Arrays in java are fixed in length. Why does Java allow arrays of size 0 then?
String[] strings = new String[0];
A 0-length byte[]
, or char[]
can represent an empty String
, which is distinct from null
. Getting the bytes, or characters, as arrays from strings (using getBytes()
, getChars()
of String
class etc.) and the vice-versa of forming String
s from byte[]
, char[]
is quite common. For example, for custom encoding, decoding of strings.
Sometimes it's much more friendly to return a zero size array than null.
One case I can think of where an empty array is extremely useful is to use it instead of null in a situation where null isn't allowed. One possible example of that is a BlockingQueue of arrays. When you want to signal the end of input to the reading side, what would you do? To send null seems like an obvious choice, but the thing is that BlockingQueue doesn't accept nulls. You could wrap your array inside a class with "boolean last;
" kind of field, but that's kind of overkill. Sending an empty (zero-sized) array seems like the most reasonable choice.

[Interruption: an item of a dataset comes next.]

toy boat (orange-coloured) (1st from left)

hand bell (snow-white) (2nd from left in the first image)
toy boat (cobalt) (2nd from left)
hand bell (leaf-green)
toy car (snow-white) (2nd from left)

It signifies that it is empty. I.e. you can loop over it as if it had items and have no result occur:
for(int k = 0; k < strings.length; k++){
// something
}
Thereby avoiding the need to check. If the array in question were null
, an exception would occur, but in this case it just does nothing, which may be appropriate.

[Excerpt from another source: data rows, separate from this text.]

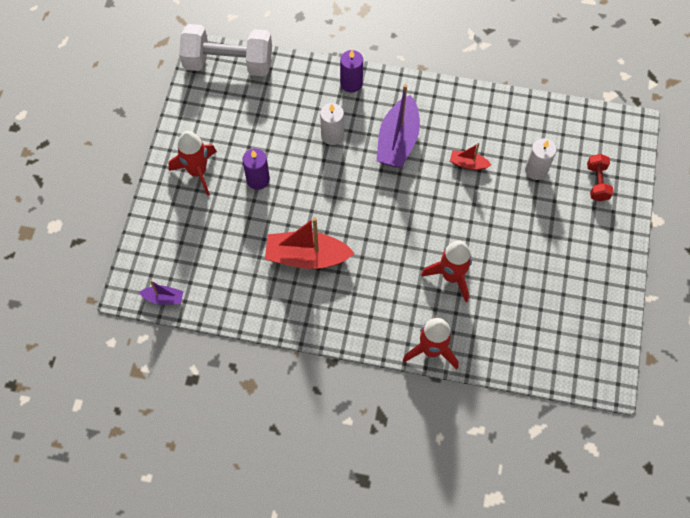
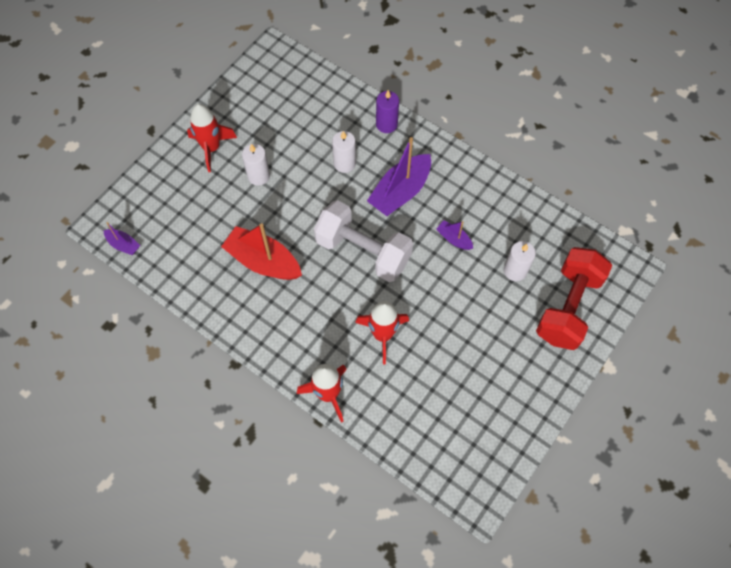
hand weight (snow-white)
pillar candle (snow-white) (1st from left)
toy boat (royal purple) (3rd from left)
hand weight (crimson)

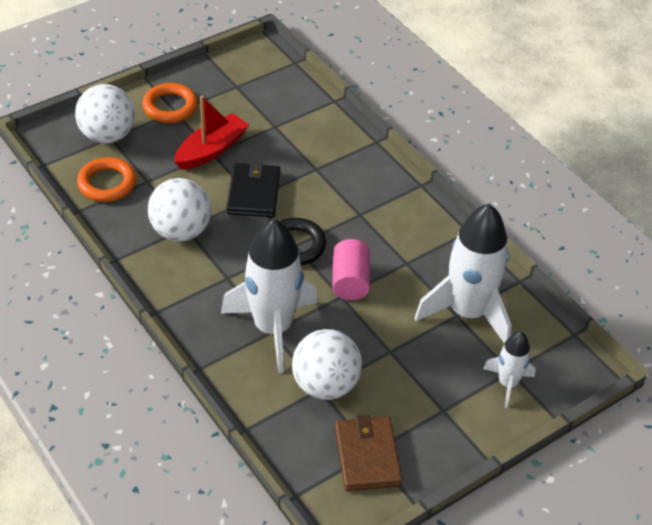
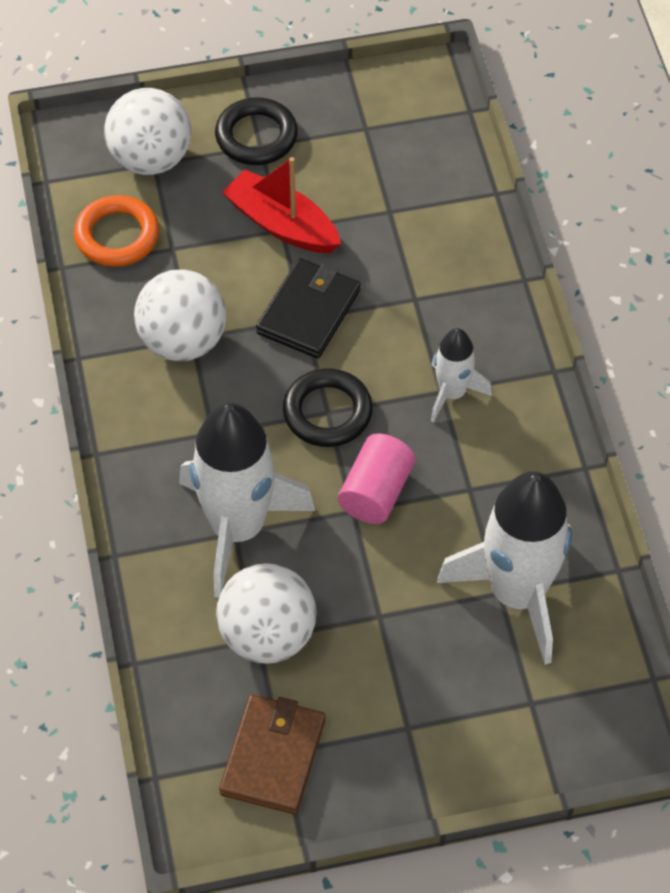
toy rocket (snow-white) (2nd from left)
torus (ebony) (1st from left)
toy boat (crimson)

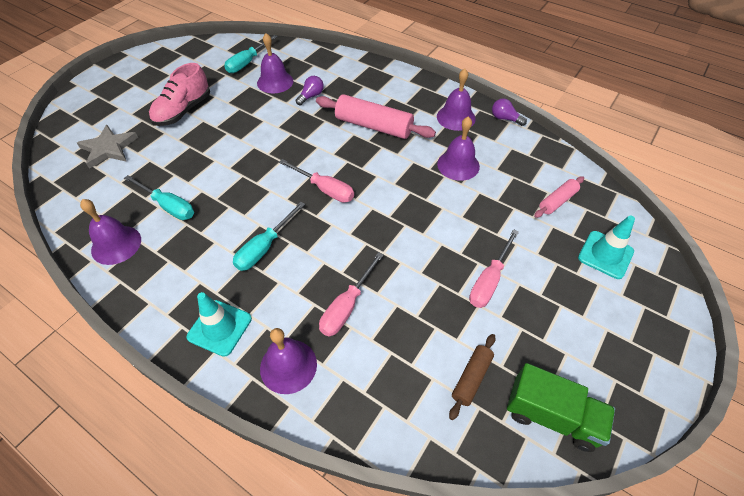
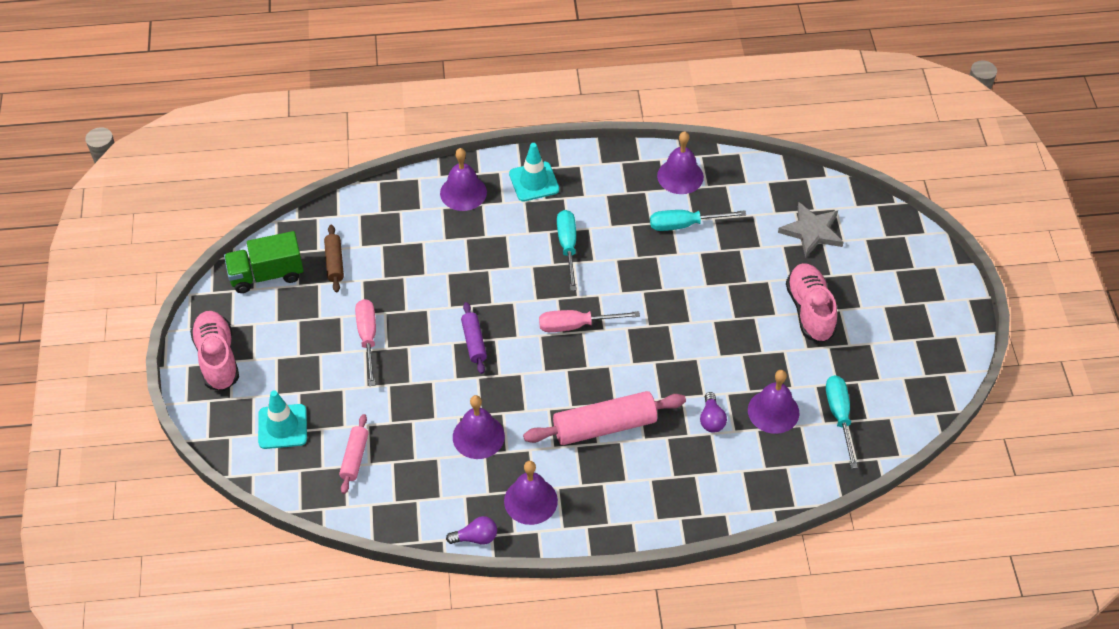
hand screwdriver (rose-pink) (2nd from left in the first image)
shoe (rose-pink) (1st from left)
pastry roller (royal purple)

Another case where a zero length array can be useful: To return an array containing all of the elements in a list :
<T> T[ ] toArray(T[ ] a)
A zero length array can be used to pass the type of the array into this method. For example:
ClassA[ ] result = list.toArray(new ClassA[0]);
A zero length array is still an instance of Object which holds zero elements.

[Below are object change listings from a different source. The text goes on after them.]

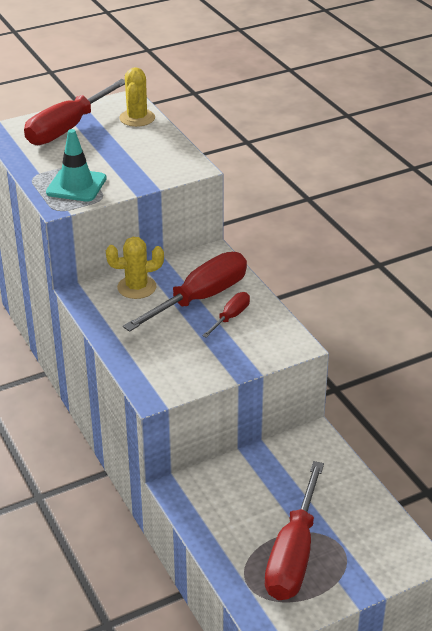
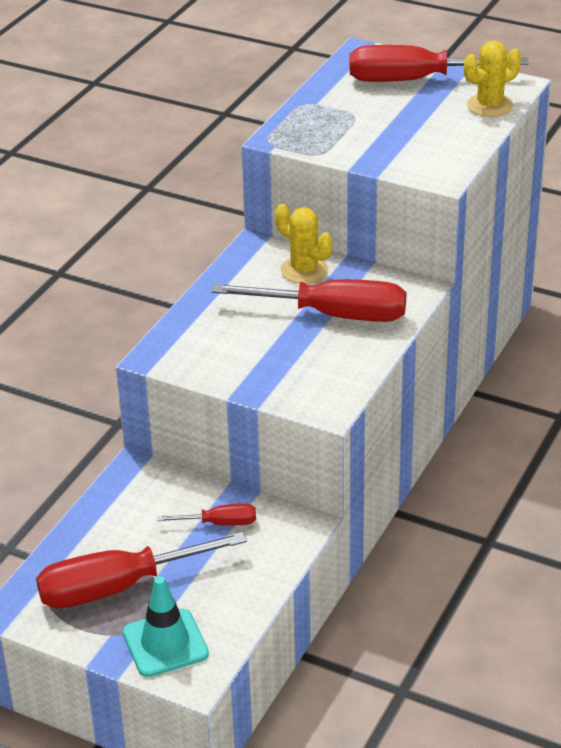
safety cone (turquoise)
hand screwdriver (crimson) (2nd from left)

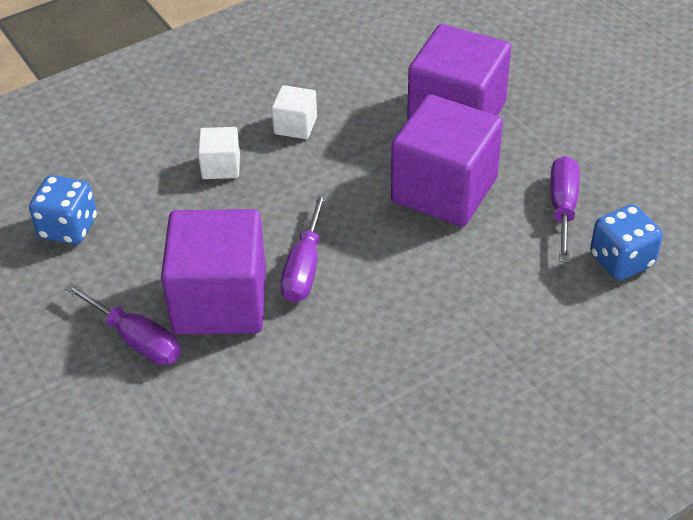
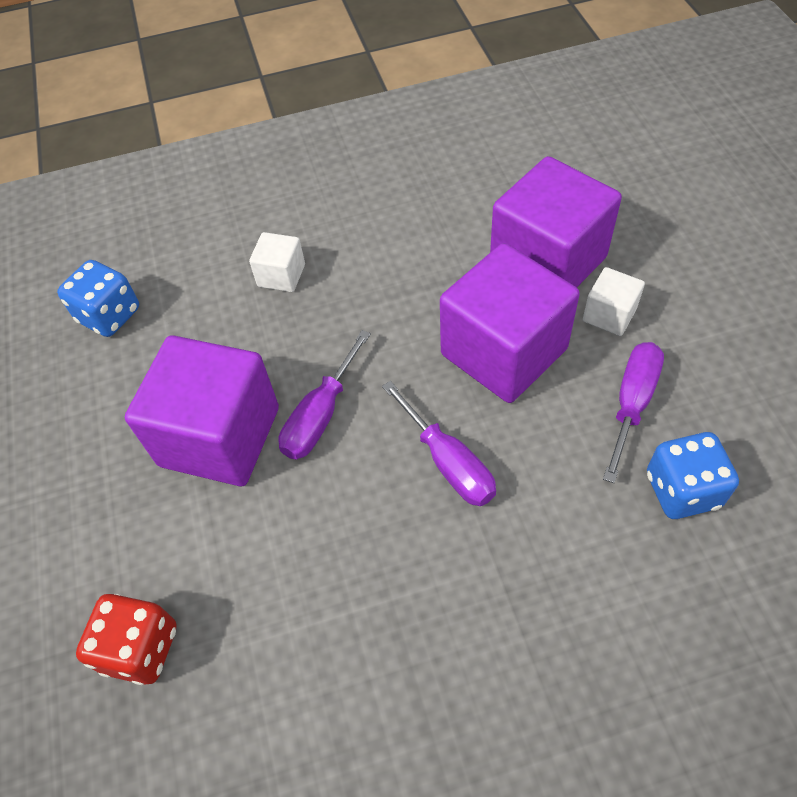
game die (crimson)
hand screwdriver (royal purple) (2nd from left)
cube (snow-white) (2nd from left)

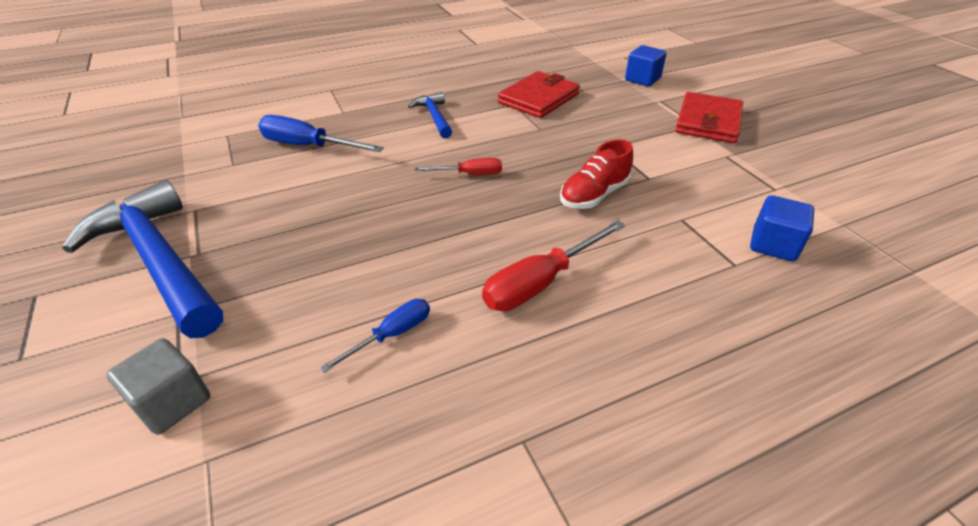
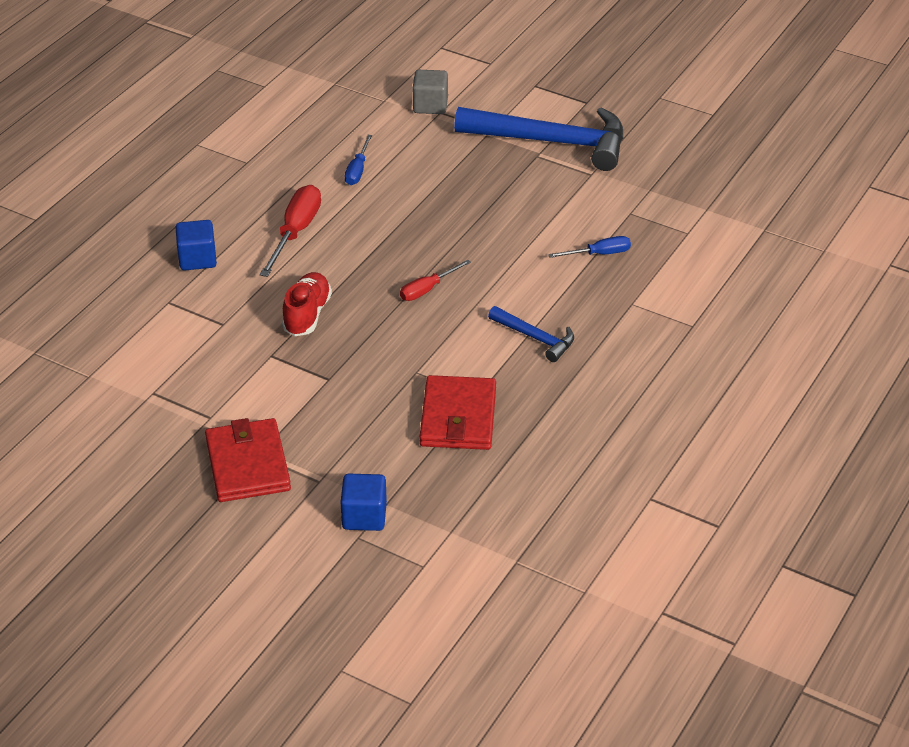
cube (cobalt) (1st from left)
hand screwdriver (cobalt) (2nd from left)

Consider this (a more detailed explanation of Noon's answer):
public String[] getStrings() {
if( foo ) {
return null;
} else {
return new String[] {"bar, "baz"};
}
}
String[] strings = getStrings();
if (strings != null) {
for (String s : strings) {
blah(s);
}
}
Now compare it to this:
public String[] getStrings() {
if( foo ) {
return new String[0];
} else {
return new String[] {"bar, "baz"};
}
}
// the if block is not necessary anymore
String[] strings = getStrings();
for (String s : strings) {
blah(s);
}
This (returning empty arrays rather than null values), is in fact a best practice in Java API design world.
Besides, in Java, you can covert Lists (e.g. ArrayList) to arrays and it only makes sense to convert an empty list to an empty array.